───── EXCERPTED DATA

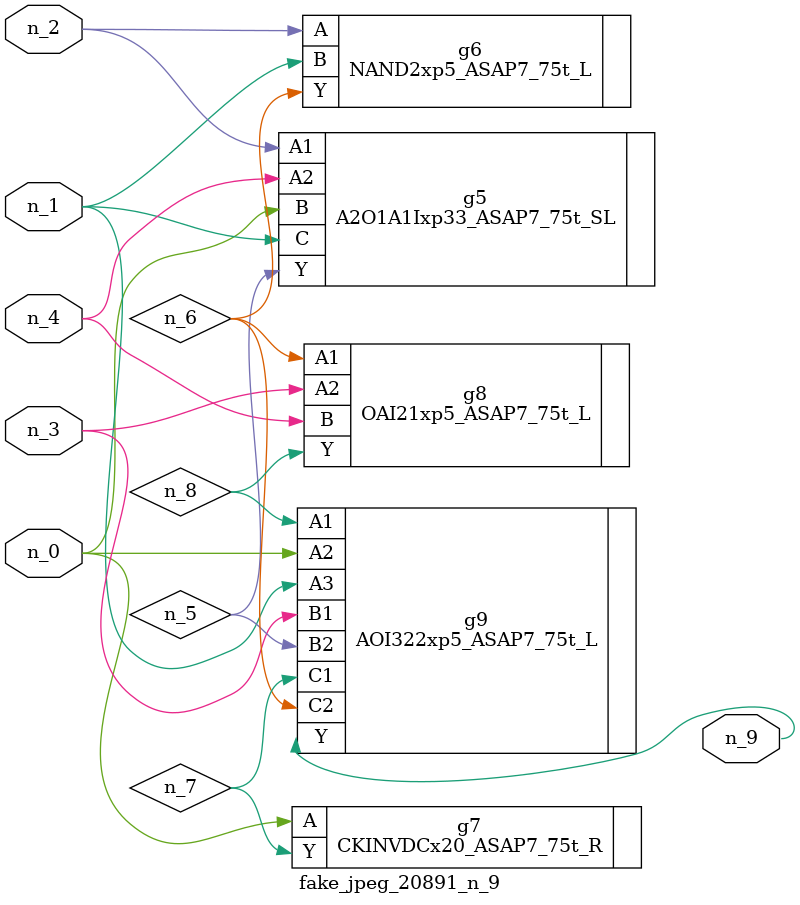
<source format=v>
module fake_jpeg_20891_n_9 (n_3, n_2, n_1, n_0, n_4, n_9);

input n_3;
input n_2;
input n_1;
input n_0;
input n_4;

output n_9;

wire n_8;
wire n_6;
wire n_5;
wire n_7;

A2O1A1Ixp33_ASAP7_75t_SL g5 ( 
.A1(n_2),
.A2(n_4),
.B(n_0),
.C(n_1),
.Y(n_5)
);

NAND2xp5_ASAP7_75t_L g6 ( 
.A(n_2),
.B(n_1),
.Y(n_6)
);

CKINVDCx20_ASAP7_75t_R g7 ( 
.A(n_0),
.Y(n_7)
);

OAI21xp5_ASAP7_75t_L g8 ( 
.A1(n_6),
.A2(n_3),
.B(n_4),
.Y(n_8)
);

AOI322xp5_ASAP7_75t_L g9 ( 
.A1(n_8),
.A2(n_0),
.A3(n_1),
.B1(n_3),
.B2(n_5),
.C1(n_7),
.C2(n_6),
.Y(n_9)
);


endmodule
</source>
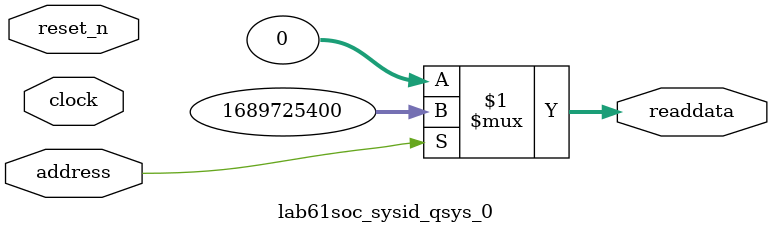
<source format=v>



// synthesis translate_off
`timescale 1ns / 1ps
// synthesis translate_on

// turn off superfluous verilog processor warnings 
// altera message_level Level1 
// altera message_off 10034 10035 10036 10037 10230 10240 10030 

module lab61soc_sysid_qsys_0 (
               // inputs:
                address,
                clock,
                reset_n,

               // outputs:
                readdata
             )
;

  output  [ 31: 0] readdata;
  input            address;
  input            clock;
  input            reset_n;

  wire    [ 31: 0] readdata;
  //control_slave, which is an e_avalon_slave
  assign readdata = address ? 1689725400 : 0;

endmodule



</source>
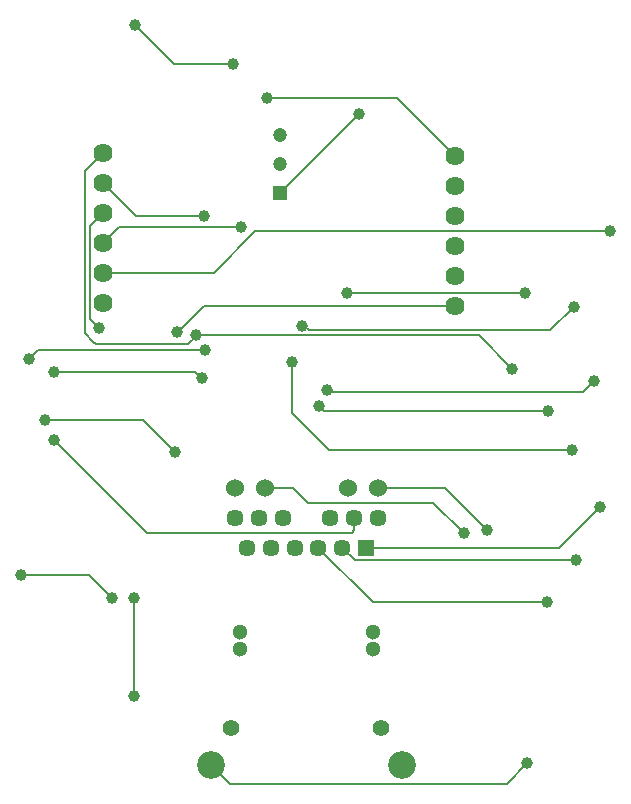
<source format=gbl>
G04*
G04 #@! TF.GenerationSoftware,Altium Limited,Altium Designer,22.9.1 (49)*
G04*
G04 Layer_Physical_Order=2*
G04 Layer_Color=16711680*
%FSLAX25Y25*%
%MOIN*%
G70*
G04*
G04 #@! TF.SameCoordinates,2D7BEFF4-9F28-405B-851C-CABBC44A95C7*
G04*
G04*
G04 #@! TF.FilePolarity,Positive*
G04*
G01*
G75*
%ADD12C,0.00700*%
%ADD43C,0.09272*%
%ADD44C,0.05512*%
%ADD45C,0.06024*%
%ADD46C,0.05118*%
%ADD47C,0.05693*%
%ADD48R,0.05693X0.05693*%
%ADD49C,0.04724*%
%ADD50R,0.04724X0.04724*%
%ADD51C,0.06378*%
%ADD52C,0.03937*%
D12*
X138500Y146500D02*
X139100Y145900D01*
X223800D01*
X47600Y152500D02*
X94731D01*
X96731Y150500D02*
X97000D01*
X94731Y152500D02*
X96731Y150500D01*
X88928Y165928D02*
X97543Y174543D01*
X95191Y164691D02*
X95500Y165000D01*
X94881Y165000D02*
Y165000D01*
Y165000D02*
X95191Y164691D01*
X92400Y161900D02*
X95191Y164691D01*
X42163Y160000D02*
X98000D01*
X88714Y165928D02*
X88928D01*
X39100Y156937D02*
X42163Y160000D01*
X60700Y162700D02*
X61500Y161900D01*
X92400D01*
X57900Y165500D02*
X60700Y162700D01*
X95500Y165000D02*
X189200D01*
X212931Y166500D02*
X220831Y174400D01*
X132594Y166500D02*
X212931D01*
X130976Y168119D02*
X132594Y166500D01*
X130100Y168119D02*
X130976D01*
X189200Y165000D02*
X200400Y153800D01*
X161870Y244000D02*
X181327Y224543D01*
X118500Y244000D02*
X161870D01*
X87700Y255200D02*
X107300D01*
X74552Y268348D02*
X87700Y255200D01*
X114720Y199500D02*
X233000D01*
X100764Y185543D02*
X114720Y199500D01*
X63827Y185543D02*
X100764D01*
X97543Y174543D02*
X181327D01*
X44437Y136563D02*
X77297D01*
X87900Y125960D01*
X63827Y215543D02*
X74770Y204600D01*
X97500D01*
X59488Y170312D02*
X62600Y167200D01*
X59488Y170312D02*
Y201204D01*
X63827Y205543D01*
X123000Y212394D02*
X149206Y238600D01*
X135835Y141372D02*
X137707Y139500D01*
X212100D01*
X127000Y138929D02*
Y156000D01*
Y138929D02*
X139329Y126600D01*
X220284D01*
X223800Y145900D02*
X227720Y149820D01*
X198600Y15400D02*
X205390Y22190D01*
X106096Y15400D02*
X198600D01*
X99996Y21500D02*
X106096Y15400D01*
X153764Y76000D02*
X211900D01*
X135744Y94020D02*
X153764Y76000D01*
X145100Y178900D02*
X204500D01*
X74200Y44600D02*
Y77300D01*
X59200Y85100D02*
X66964Y77336D01*
X36563Y85100D02*
X59200D01*
X147732Y99900D02*
Y104020D01*
X146832Y99000D02*
X147732Y99900D01*
X78700Y99000D02*
X146832D01*
X47600Y130100D02*
X78700Y99000D01*
X57900Y165500D02*
Y219617D01*
X63827Y225543D01*
X155724Y114020D02*
X177980D01*
X192000Y100000D01*
X117772Y114020D02*
X127280D01*
X132300Y109000D01*
X174000D01*
X184100Y98900D01*
X63827Y195543D02*
X69183Y200900D01*
X109800D01*
X215957Y94020D02*
X229437Y107500D01*
X151728Y94020D02*
X215957D01*
X147756Y90000D02*
X221563D01*
X143736Y94020D02*
X147756Y90000D01*
D43*
X99996Y21500D02*
D03*
X163500D02*
D03*
D44*
X106748Y34020D02*
D03*
X156748D02*
D03*
D45*
X107772Y114020D02*
D03*
X117772D02*
D03*
X145724D02*
D03*
X155724D02*
D03*
D46*
X109740Y60240D02*
D03*
X153756D02*
D03*
X109740Y65988D02*
D03*
X153756D02*
D03*
D47*
X107772Y104020D02*
D03*
X115764D02*
D03*
X123756D02*
D03*
X139740D02*
D03*
X147732D02*
D03*
X155724D02*
D03*
X111768Y94020D02*
D03*
X119760D02*
D03*
X127752D02*
D03*
X135744D02*
D03*
X143736D02*
D03*
D48*
X151728D02*
D03*
D49*
X123000Y231606D02*
D03*
Y222000D02*
D03*
D50*
Y212394D02*
D03*
D51*
X63827Y225543D02*
D03*
Y215543D02*
D03*
Y205543D02*
D03*
Y195543D02*
D03*
Y185543D02*
D03*
Y175543D02*
D03*
X181327Y174543D02*
D03*
Y184543D02*
D03*
Y194543D02*
D03*
Y204543D02*
D03*
Y214543D02*
D03*
Y224543D02*
D03*
D52*
X138500Y146500D02*
D03*
X97000Y150500D02*
D03*
X88714Y165928D02*
D03*
X98000Y160000D02*
D03*
X94881Y165000D02*
D03*
X130100Y168119D02*
D03*
X118500Y244000D02*
D03*
X107300Y255200D02*
D03*
X74552Y268348D02*
D03*
X233000Y199500D02*
D03*
X200400Y153800D02*
D03*
X44437Y136563D02*
D03*
X87900Y125960D02*
D03*
X97500Y204600D02*
D03*
X62600Y167200D02*
D03*
X149206Y238600D02*
D03*
X220831Y174400D02*
D03*
X135835Y141372D02*
D03*
X212100Y139500D02*
D03*
X127000Y156000D02*
D03*
X220284Y126600D02*
D03*
X227720Y149820D02*
D03*
X205390Y22190D02*
D03*
X211900Y76000D02*
D03*
X204500Y178900D02*
D03*
X145100D02*
D03*
X74200Y44600D02*
D03*
Y77300D02*
D03*
X66964Y77336D02*
D03*
X36563Y85100D02*
D03*
X47600Y130100D02*
D03*
Y152500D02*
D03*
X39100Y156937D02*
D03*
X192000Y100000D02*
D03*
X184100Y98900D02*
D03*
X109800Y200900D02*
D03*
X229437Y107500D02*
D03*
X221563Y90000D02*
D03*
M02*

</source>
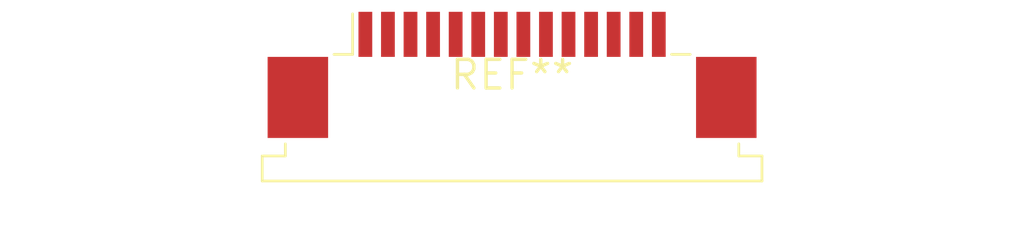
<source format=kicad_pcb>
(kicad_pcb (version 20240108) (generator pcbnew)

  (general
    (thickness 1.6)
  )

  (paper "A4")
  (layers
    (0 "F.Cu" signal)
    (31 "B.Cu" signal)
    (32 "B.Adhes" user "B.Adhesive")
    (33 "F.Adhes" user "F.Adhesive")
    (34 "B.Paste" user)
    (35 "F.Paste" user)
    (36 "B.SilkS" user "B.Silkscreen")
    (37 "F.SilkS" user "F.Silkscreen")
    (38 "B.Mask" user)
    (39 "F.Mask" user)
    (40 "Dwgs.User" user "User.Drawings")
    (41 "Cmts.User" user "User.Comments")
    (42 "Eco1.User" user "User.Eco1")
    (43 "Eco2.User" user "User.Eco2")
    (44 "Edge.Cuts" user)
    (45 "Margin" user)
    (46 "B.CrtYd" user "B.Courtyard")
    (47 "F.CrtYd" user "F.Courtyard")
    (48 "B.Fab" user)
    (49 "F.Fab" user)
    (50 "User.1" user)
    (51 "User.2" user)
    (52 "User.3" user)
    (53 "User.4" user)
    (54 "User.5" user)
    (55 "User.6" user)
    (56 "User.7" user)
    (57 "User.8" user)
    (58 "User.9" user)
  )

  (setup
    (pad_to_mask_clearance 0)
    (pcbplotparams
      (layerselection 0x00010fc_ffffffff)
      (plot_on_all_layers_selection 0x0000000_00000000)
      (disableapertmacros false)
      (usegerberextensions false)
      (usegerberattributes false)
      (usegerberadvancedattributes false)
      (creategerberjobfile false)
      (dashed_line_dash_ratio 12.000000)
      (dashed_line_gap_ratio 3.000000)
      (svgprecision 4)
      (plotframeref false)
      (viasonmask false)
      (mode 1)
      (useauxorigin false)
      (hpglpennumber 1)
      (hpglpenspeed 20)
      (hpglpendiameter 15.000000)
      (dxfpolygonmode false)
      (dxfimperialunits false)
      (dxfusepcbnewfont false)
      (psnegative false)
      (psa4output false)
      (plotreference false)
      (plotvalue false)
      (plotinvisibletext false)
      (sketchpadsonfab false)
      (subtractmaskfromsilk false)
      (outputformat 1)
      (mirror false)
      (drillshape 1)
      (scaleselection 1)
      (outputdirectory "")
    )
  )

  (net 0 "")

  (footprint "TE_1-84953-4_1x14-1MP_P1.0mm_Horizontal" (layer "F.Cu") (at 0 0))

)

</source>
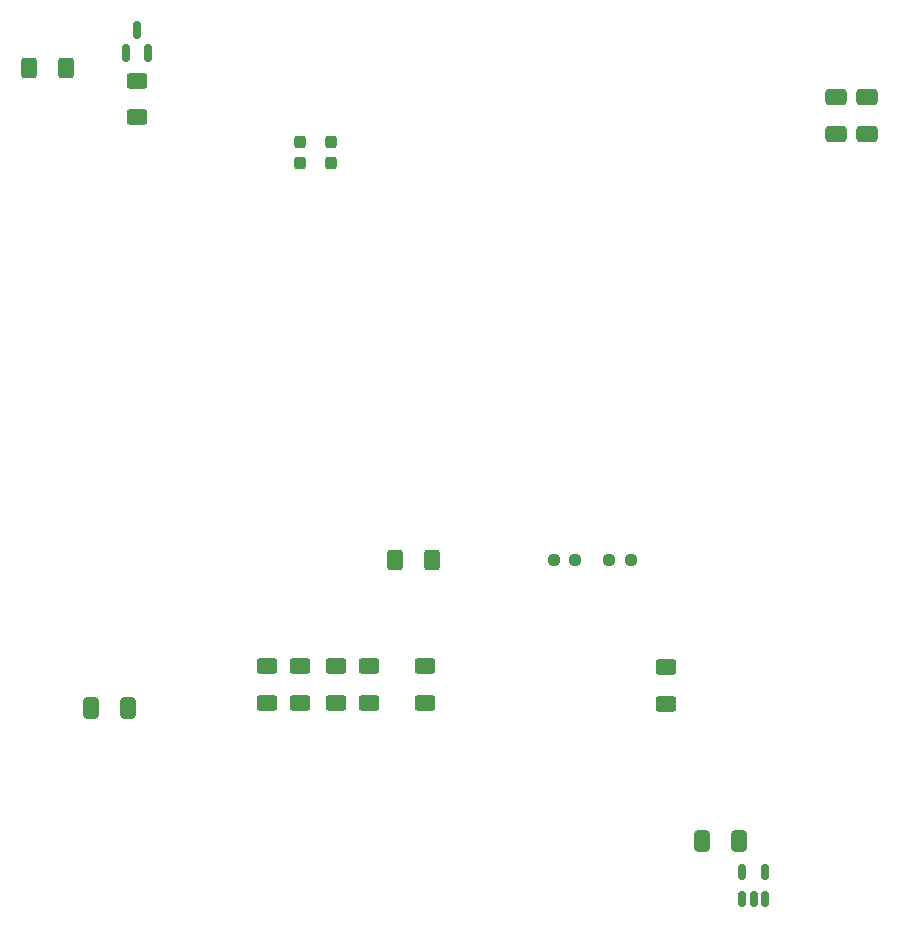
<source format=gbp>
G04 #@! TF.GenerationSoftware,KiCad,Pcbnew,7.0.8*
G04 #@! TF.CreationDate,2024-08-07T19:44:42-07:00*
G04 #@! TF.ProjectId,bloo,626c6f6f-2e6b-4696-9361-645f70636258,rev?*
G04 #@! TF.SameCoordinates,Original*
G04 #@! TF.FileFunction,Paste,Bot*
G04 #@! TF.FilePolarity,Positive*
%FSLAX46Y46*%
G04 Gerber Fmt 4.6, Leading zero omitted, Abs format (unit mm)*
G04 Created by KiCad (PCBNEW 7.0.8) date 2024-08-07 19:44:42*
%MOMM*%
%LPD*%
G01*
G04 APERTURE LIST*
G04 Aperture macros list*
%AMRoundRect*
0 Rectangle with rounded corners*
0 $1 Rounding radius*
0 $2 $3 $4 $5 $6 $7 $8 $9 X,Y pos of 4 corners*
0 Add a 4 corners polygon primitive as box body*
4,1,4,$2,$3,$4,$5,$6,$7,$8,$9,$2,$3,0*
0 Add four circle primitives for the rounded corners*
1,1,$1+$1,$2,$3*
1,1,$1+$1,$4,$5*
1,1,$1+$1,$6,$7*
1,1,$1+$1,$8,$9*
0 Add four rect primitives between the rounded corners*
20,1,$1+$1,$2,$3,$4,$5,0*
20,1,$1+$1,$4,$5,$6,$7,0*
20,1,$1+$1,$6,$7,$8,$9,0*
20,1,$1+$1,$8,$9,$2,$3,0*%
G04 Aperture macros list end*
%ADD10RoundRect,0.250000X-0.625000X0.400000X-0.625000X-0.400000X0.625000X-0.400000X0.625000X0.400000X0*%
%ADD11RoundRect,0.250000X0.625000X-0.400000X0.625000X0.400000X-0.625000X0.400000X-0.625000X-0.400000X0*%
%ADD12RoundRect,0.237500X0.250000X0.237500X-0.250000X0.237500X-0.250000X-0.237500X0.250000X-0.237500X0*%
%ADD13RoundRect,0.250000X0.650000X-0.412500X0.650000X0.412500X-0.650000X0.412500X-0.650000X-0.412500X0*%
%ADD14RoundRect,0.250000X-0.412500X-0.650000X0.412500X-0.650000X0.412500X0.650000X-0.412500X0.650000X0*%
%ADD15RoundRect,0.250000X0.412500X0.650000X-0.412500X0.650000X-0.412500X-0.650000X0.412500X-0.650000X0*%
%ADD16RoundRect,0.150000X0.150000X-0.587500X0.150000X0.587500X-0.150000X0.587500X-0.150000X-0.587500X0*%
%ADD17RoundRect,0.237500X-0.237500X0.300000X-0.237500X-0.300000X0.237500X-0.300000X0.237500X0.300000X0*%
%ADD18RoundRect,0.250000X0.400000X0.625000X-0.400000X0.625000X-0.400000X-0.625000X0.400000X-0.625000X0*%
%ADD19RoundRect,0.150000X0.150000X-0.512500X0.150000X0.512500X-0.150000X0.512500X-0.150000X-0.512500X0*%
%ADD20RoundRect,0.250000X-0.650000X0.412500X-0.650000X-0.412500X0.650000X-0.412500X0.650000X0.412500X0*%
G04 APERTURE END LIST*
D10*
X198000000Y-158400000D03*
X198000000Y-161500000D03*
D11*
X178400000Y-111950000D03*
X178400000Y-108850000D03*
D12*
X220200000Y-149400000D03*
X218375000Y-149400000D03*
D13*
X240200000Y-113362500D03*
X240200000Y-110237500D03*
D14*
X174475000Y-162000000D03*
X177600000Y-162000000D03*
D15*
X229362500Y-173200000D03*
X226237500Y-173200000D03*
D11*
X195200000Y-161500000D03*
X195200000Y-158400000D03*
D16*
X179350000Y-106475000D03*
X177450000Y-106475000D03*
X178400000Y-104600000D03*
D17*
X192200000Y-114075000D03*
X192200000Y-115800000D03*
D18*
X172350000Y-107800000D03*
X169250000Y-107800000D03*
D19*
X231550000Y-178137500D03*
X230600000Y-178137500D03*
X229650000Y-178137500D03*
X229650000Y-175862500D03*
X231550000Y-175862500D03*
D20*
X237600000Y-110237500D03*
X237600000Y-113362500D03*
D10*
X189400000Y-158400000D03*
X189400000Y-161500000D03*
D18*
X203350000Y-149400000D03*
X200250000Y-149400000D03*
D10*
X223200000Y-158500000D03*
X223200000Y-161600000D03*
D11*
X192200000Y-161500000D03*
X192200000Y-158400000D03*
X202800000Y-161500000D03*
X202800000Y-158400000D03*
D12*
X215512500Y-149400000D03*
X213687500Y-149400000D03*
D17*
X194800000Y-114075000D03*
X194800000Y-115800000D03*
M02*

</source>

──────────

* **HOW TO COMPLETE THIS TASK**
Nothing but the lines above from the one containing "X106748Y34020D02*" through the one containing "X123756D02*" should appear in the answer, each repeated exactly.

* **RESPONSE TO THIS EXERCISE**
X106748Y34020D02*
D03*
X156748D02*
D03*
D45*
X107772Y114020D02*
D03*
X117772D02*
D03*
X145724D02*
D03*
X155724D02*
D03*
D46*
X109740Y60240D02*
D03*
X153756D02*
D03*
X109740Y65988D02*
D03*
X153756D02*
D03*
D47*
X107772Y104020D02*
D03*
X115764D02*
D03*
X123756D02*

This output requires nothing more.